Die Aufgabe:
Schreibe den folgenden Text über die Busse in Jakarta weiter, und zwar im Anschluss an seinen letzten Satz.

Getrennte Busspuren, geteilte Abteile

Inzwischen gibt es zwar moderne und saubere städtische „Transjakarta“-Busse, in denen Passagiere ihre Fahrt (umgerechnet 18 bis 25 Cent) per E-Money-Karte zahlen und deren aktuellen Aufenthalt sie an einer Anzeigetafel verfolgen können. Die Busspuren sind mit Betonblöcken abgetrennt. Doch an den Kreuzungen stecken die Busse meist wie alle anderen fest. Jenseits der für Touristen interessanten Linie in die Altstadt nach Kota sind zum Leidwesen der Kunden oft alte graue Busse im Einsatz, in die es kräftig reinregnet. Selbst wo ein Platz frei ist, setzt sich niemand. Angesichts massiver Beschwerden über das Verhalten von Männern mahnen außerdem inzwischen eindeutige Logos, Frauen nicht anzufassen. Es gibt für Frauen reservierte Abteile und seit April sogar rosa Busse nur für Frauen. Auf die wollen junge allerdings meist nicht warten, viel zu selten kommt einer. Kein Wunder. Mit den pinken Bussen wird zwar geworben, aber es sind bisher gerade mal zwölf der 1200 Busse, die insgesamt 345 000 Passagiere täglich transportieren. Zum Vergleich: In Berlin fahren – zusätzlich zu U- und S-Bahn – nach BVG-Angaben gut 1400 Busse, rund 420 000 Menschen nutzen sie täglich. An separate Frauenabteile denkt hier aber niemand: „Um Gottes willen, das ist genau das, was wir nicht wollen“, sagt BVG-Sprecherin Petra Reetz. Wer in solch ein Abteil steige, laufe Gefahr, sofort als „ängstlicher Mensch“ abgestempelt zu werden.

Extrahierte Daten:
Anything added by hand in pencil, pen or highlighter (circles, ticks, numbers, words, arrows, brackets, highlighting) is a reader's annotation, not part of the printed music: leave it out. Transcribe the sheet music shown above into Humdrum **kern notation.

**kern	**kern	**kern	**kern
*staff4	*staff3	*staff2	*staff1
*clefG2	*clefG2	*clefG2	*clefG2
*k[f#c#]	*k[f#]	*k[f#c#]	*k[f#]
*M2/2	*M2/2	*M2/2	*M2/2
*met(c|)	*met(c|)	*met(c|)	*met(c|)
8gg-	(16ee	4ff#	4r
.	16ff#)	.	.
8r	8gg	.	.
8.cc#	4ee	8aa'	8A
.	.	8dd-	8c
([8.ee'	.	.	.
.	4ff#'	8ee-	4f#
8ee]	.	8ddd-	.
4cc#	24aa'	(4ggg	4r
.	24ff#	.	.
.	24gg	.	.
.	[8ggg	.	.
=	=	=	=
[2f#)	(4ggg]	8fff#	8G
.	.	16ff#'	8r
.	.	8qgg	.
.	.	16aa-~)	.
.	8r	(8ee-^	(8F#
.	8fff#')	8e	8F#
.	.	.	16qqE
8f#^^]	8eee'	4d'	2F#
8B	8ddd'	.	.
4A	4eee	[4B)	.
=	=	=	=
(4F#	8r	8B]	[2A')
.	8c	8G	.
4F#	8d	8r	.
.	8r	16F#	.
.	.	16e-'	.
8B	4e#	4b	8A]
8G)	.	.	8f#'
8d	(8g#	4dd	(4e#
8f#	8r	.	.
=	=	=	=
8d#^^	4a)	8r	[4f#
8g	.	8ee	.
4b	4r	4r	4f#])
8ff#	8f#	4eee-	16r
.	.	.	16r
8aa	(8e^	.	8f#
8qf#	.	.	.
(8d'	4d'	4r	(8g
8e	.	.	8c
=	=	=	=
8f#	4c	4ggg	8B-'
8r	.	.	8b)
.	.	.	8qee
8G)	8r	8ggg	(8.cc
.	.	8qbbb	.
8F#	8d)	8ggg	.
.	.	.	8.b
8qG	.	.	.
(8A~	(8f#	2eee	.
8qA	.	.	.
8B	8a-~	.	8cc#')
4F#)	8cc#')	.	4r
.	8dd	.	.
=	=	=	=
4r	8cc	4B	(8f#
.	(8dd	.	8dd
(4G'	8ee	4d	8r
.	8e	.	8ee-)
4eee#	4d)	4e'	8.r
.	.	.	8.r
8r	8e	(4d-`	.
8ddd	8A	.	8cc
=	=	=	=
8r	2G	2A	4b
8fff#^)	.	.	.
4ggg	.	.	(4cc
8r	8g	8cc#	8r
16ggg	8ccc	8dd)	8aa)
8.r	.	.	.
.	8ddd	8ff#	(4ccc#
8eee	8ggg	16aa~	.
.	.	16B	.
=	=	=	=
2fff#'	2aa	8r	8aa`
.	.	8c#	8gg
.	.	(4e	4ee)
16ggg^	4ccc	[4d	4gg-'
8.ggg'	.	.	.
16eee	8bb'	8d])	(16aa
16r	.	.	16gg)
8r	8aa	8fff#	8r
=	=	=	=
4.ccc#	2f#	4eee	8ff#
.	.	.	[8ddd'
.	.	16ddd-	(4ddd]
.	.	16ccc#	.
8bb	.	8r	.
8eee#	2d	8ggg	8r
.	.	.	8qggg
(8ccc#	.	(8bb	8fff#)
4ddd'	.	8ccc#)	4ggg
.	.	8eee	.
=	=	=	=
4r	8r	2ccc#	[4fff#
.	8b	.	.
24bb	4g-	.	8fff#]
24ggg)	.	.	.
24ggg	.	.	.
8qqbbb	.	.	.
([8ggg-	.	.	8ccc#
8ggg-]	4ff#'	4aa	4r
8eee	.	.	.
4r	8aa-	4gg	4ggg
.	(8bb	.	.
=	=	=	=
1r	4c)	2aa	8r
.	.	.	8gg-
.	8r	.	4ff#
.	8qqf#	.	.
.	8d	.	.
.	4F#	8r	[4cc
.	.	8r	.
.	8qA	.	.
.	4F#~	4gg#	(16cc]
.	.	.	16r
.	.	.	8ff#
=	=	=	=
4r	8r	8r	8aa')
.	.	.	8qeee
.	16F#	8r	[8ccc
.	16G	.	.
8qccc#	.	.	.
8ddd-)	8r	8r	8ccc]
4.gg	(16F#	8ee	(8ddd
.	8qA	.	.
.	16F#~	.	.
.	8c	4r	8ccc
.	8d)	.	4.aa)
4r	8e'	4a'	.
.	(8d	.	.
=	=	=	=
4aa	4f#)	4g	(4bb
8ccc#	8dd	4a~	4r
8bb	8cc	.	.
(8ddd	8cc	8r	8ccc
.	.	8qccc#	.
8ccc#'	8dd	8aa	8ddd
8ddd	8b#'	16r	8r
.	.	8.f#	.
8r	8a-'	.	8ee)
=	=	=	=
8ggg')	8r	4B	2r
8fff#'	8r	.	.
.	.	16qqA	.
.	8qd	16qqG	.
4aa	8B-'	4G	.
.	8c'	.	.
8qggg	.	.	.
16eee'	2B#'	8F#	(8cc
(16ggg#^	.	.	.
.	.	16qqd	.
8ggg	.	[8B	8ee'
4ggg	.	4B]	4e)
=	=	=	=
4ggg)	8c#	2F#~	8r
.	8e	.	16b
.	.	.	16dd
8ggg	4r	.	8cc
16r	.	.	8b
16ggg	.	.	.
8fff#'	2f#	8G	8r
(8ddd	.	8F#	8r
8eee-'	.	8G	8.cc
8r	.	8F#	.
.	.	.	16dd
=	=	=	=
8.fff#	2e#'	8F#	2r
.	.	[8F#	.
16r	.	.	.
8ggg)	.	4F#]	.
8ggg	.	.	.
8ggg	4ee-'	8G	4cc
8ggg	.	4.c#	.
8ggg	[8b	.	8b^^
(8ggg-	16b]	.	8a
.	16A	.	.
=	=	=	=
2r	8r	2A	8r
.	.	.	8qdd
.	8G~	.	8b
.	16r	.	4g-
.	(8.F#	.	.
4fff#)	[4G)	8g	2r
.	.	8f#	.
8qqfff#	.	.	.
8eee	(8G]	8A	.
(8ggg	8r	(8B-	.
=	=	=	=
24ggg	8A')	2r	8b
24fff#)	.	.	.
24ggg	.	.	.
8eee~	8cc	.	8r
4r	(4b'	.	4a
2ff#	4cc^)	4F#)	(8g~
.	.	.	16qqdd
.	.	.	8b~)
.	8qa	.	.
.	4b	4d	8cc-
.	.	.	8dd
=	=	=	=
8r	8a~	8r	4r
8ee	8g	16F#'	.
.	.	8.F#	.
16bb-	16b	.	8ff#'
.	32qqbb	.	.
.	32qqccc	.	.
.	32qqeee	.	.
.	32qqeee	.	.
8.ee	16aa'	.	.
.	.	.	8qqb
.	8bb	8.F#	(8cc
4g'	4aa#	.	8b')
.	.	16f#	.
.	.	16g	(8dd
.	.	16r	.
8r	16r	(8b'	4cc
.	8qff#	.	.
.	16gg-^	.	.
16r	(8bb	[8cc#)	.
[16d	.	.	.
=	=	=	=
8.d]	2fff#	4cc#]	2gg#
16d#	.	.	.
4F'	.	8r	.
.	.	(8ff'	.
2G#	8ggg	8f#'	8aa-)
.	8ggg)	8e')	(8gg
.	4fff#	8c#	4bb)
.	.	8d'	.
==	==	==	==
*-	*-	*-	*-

Lösung der Aufgabe:
In Jakarta wissen sie wohl, dass sie verdammt spät dran sind mit ihrer Verkehrsplanung. Inzwischen gibt es ein Programm, das bis 2030 den Individualverkehr zugunsten des ÖPNV zurückdrängen soll, inklusive freier Tickets für bestimmte Nutzergruppen. Die U-Bahnbaupläne, teils über-, teils unterirdisch klingen aus Berliner Sicht allerdings eher niedlich, Transport im Untergrund ist noch weitgehend Zukunftsvision. Und offensichtlich sind sich nicht alle Behörden einig, wie es weitergehen soll. Dabei spielen wohl nicht nur hohe Steuereinnahmen durch Autofahrer eine Rolle. Den Zuschlag für den U-Bahnbau hat gerade ein japanisches Unternehmen bekommen. In deutschen Kreisen in Jakarta ist Bedauern zu hören, auch schon mal über das Verbot, Bestechungsgelder abzusetzen. Das sei für deutsche Firmen ein Wettbewerbsnachteil.

Elektronische Tickets passen nicht aufs Auto auf

Da Wohnraum in der City auch in Jakarta immer teurer wird, ziehen auch immer mehr Angestellte der Mittelschicht weiter nach draußen. Rund 1,4 Millionen Menschen pendeln täglich in die Stadt. Wo möglich, lassen El-Alis Kollegen ihr Auto oder Moped bereits an einem Parkplatz stehen, der in der Regel privat gemanagt wird und nehmen die Bahn, weil es schneller ist, auch ein Park & Ride-System. Mit öffentlicher Parkraumbewirtschaftung könnte die Stadt den Verkehr lenken und Geld verdienen. So smart vieles in Jakarta bereits zugeht, das Konzept elektronischer Parktickets brachte El-Ali bisher nur Kopfschütteln ein: „Die Kollegen fragten immer wieder: Und wer passt dann auf mein Auto auf?“ Auf Jakartas Parkplätzen sind immer Wächter unterwegs, gewiefte Geschäftemacher fordern selbst beim Parken an öffentlichen Straßen eine Schutzgebühr. Ein Ticket zu ziehen und das Auto einfach abzustellen, wäre seinen Kollegen viel zu unsicher. „Vielleicht hat ja ein Berliner App-Entwickler eine Idee, wie dieser Aspekt der Sicherheit zu lösen wäre“, lächelt El-Ali, bevor die Kellner die Gäste drängen, den Platz unter der Markise zu verlassen. Sie wird dem Tropenguss nicht mehr lange standhalten.

Ende Mai 2017 sollen die verschiedenen Welten in Berlin zusammenfinden – die StartHubs AsiaBerlin sind Teil der Asien-Pazifik-Wochen. Dazu wird auch Jakartas Gouverneur Ahok erwartet.